START Records provided
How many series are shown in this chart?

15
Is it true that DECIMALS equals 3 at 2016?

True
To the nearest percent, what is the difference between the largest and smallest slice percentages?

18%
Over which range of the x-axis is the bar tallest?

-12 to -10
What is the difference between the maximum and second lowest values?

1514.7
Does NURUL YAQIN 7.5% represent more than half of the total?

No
END Records provided
START Records provided
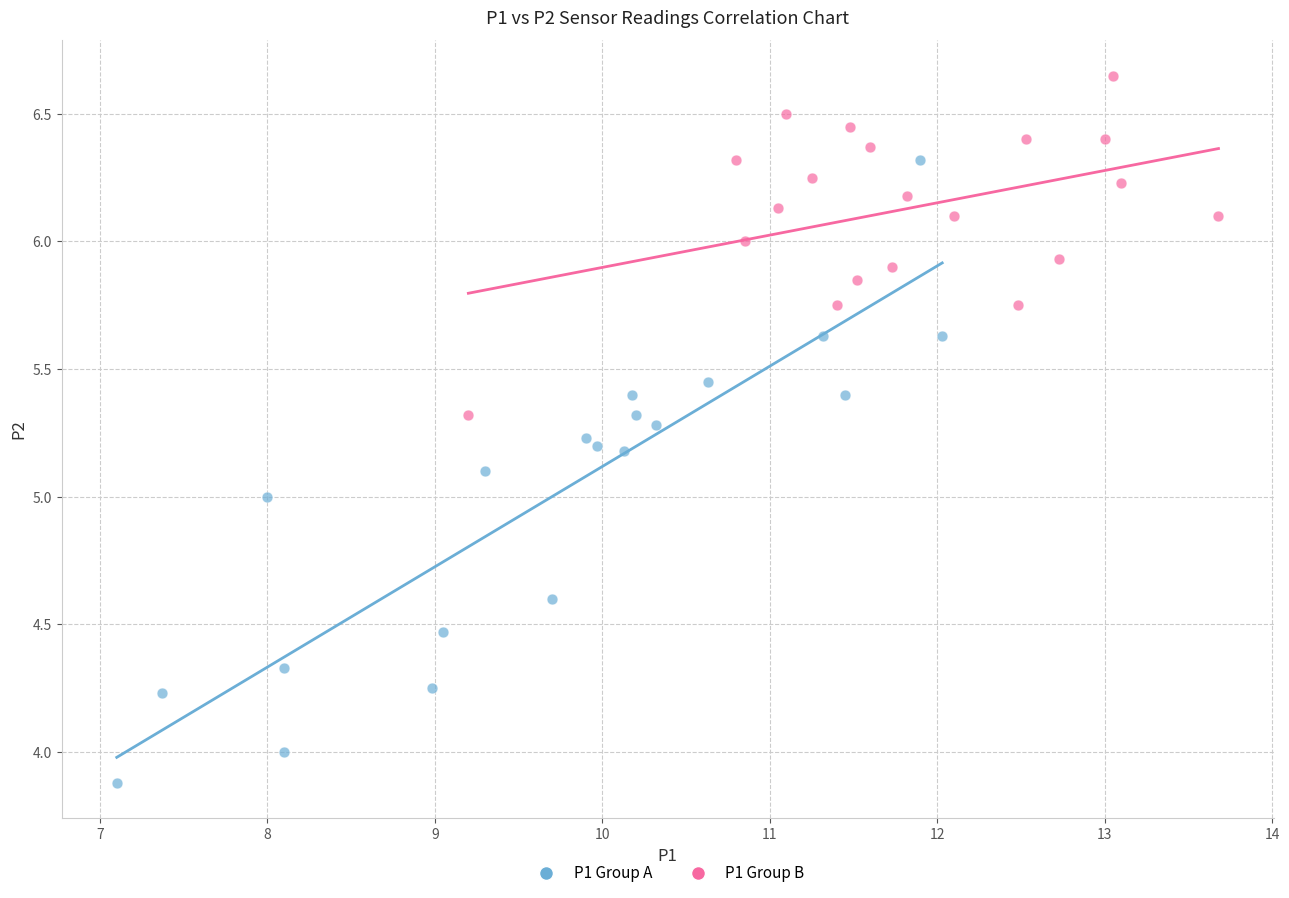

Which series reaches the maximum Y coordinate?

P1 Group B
END Records provided
Task description
Which lines in the records contain the word "difference"? List each of those lines in full.

Result
To the nearest percent, what is the difference between the largest and smallest slice percentages?
What is the difference between the maximum and second lowest values?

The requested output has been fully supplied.